Correspondance de Voltaire/1774/Lettre 9033
On a joué hier Sophonisbe[2], qui n’a pas été trop bien reçue. L’auteur y a laissé des familiarités qui ont fait rire, et des longueurs qui ont impatienté le parterre. Le commencement du cinquième acte a été sifflé, jusqu’au moment où Lekain dit à Scipion, en lui montrant Sophonisbe expirante :
Sur ces bras tout sanglants viens essayer tes chaînes.
Ce vers a été dit avec tant de force et de vérité que le parterre a passé en un moment du rire à la terreur. Enfin Lekain est venu l’annoncer pour mercredi ; il semblait demander grâce : cela a réussi, on a beaucoup applaudi. D’ici à mercredi, M. de La Harpe fera des retranchements, quelques corrections, et j’espère que tout ira bien. Il y a cinquante-cinq ans qu’on a joué Œdipe.
Vous savez sans doute la mort du vicomte de Rohaut, que M. de La Moussetière a tué il y a un mois environ, parce qu’il était l’amant de sa femme ? Elle était hier à l’agonie. Elle meurt de douleur.
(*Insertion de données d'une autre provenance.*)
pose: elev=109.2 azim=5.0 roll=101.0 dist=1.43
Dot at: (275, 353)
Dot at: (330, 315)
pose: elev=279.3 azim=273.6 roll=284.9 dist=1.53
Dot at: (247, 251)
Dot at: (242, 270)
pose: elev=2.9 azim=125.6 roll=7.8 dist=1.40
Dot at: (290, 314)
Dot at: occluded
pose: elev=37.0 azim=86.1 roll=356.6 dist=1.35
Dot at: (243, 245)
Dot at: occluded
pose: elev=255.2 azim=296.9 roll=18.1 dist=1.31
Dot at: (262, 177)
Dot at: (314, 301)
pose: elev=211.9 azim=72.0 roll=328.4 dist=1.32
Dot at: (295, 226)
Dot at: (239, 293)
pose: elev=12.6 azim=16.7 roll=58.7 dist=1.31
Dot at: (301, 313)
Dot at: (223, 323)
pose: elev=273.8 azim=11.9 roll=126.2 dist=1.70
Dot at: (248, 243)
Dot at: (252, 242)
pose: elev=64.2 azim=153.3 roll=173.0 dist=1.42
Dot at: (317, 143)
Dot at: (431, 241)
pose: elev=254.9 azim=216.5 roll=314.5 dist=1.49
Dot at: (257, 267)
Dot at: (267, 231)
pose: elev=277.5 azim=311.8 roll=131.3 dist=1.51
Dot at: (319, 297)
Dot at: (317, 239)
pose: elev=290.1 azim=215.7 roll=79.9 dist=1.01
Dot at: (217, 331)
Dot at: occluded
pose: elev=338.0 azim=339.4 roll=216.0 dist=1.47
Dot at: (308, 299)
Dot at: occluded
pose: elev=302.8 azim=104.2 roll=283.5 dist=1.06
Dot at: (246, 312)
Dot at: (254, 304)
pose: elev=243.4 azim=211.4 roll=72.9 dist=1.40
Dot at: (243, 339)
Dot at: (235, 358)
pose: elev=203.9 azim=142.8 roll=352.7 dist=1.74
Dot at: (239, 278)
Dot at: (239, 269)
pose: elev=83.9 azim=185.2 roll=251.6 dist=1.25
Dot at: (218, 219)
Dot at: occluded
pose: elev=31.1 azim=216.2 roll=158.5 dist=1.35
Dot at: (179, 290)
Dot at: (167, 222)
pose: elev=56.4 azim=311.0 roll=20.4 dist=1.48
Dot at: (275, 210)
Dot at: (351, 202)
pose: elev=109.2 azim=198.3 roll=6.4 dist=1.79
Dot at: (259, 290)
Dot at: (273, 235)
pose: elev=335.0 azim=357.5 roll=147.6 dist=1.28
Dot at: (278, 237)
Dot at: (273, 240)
Cette femme n’a que vingt-cinq ans, et son lot n’aurait pas été mauvais si sa mort eût été plus prompte : elle a été heureuse, ou du moins elle a eu de grandes jouissances pendant un an qu’a duré sa passion. Cela vaut mieux que de vivre aussi longtemps et aussi tristement que les autres.
Ne pourriez-vous pas me rapporter encore un petit sac de graines de raves ?
Le parlement a condamné le Bon Sens[3] et le livre d’Helvétius[4], toujours à être lacérés et brûlés, à l’exemple de l’empereur Tibère de glorieuse mémoire. Adieu, monsieur ; j’espère que je ne vous écrirai plus cet hiver.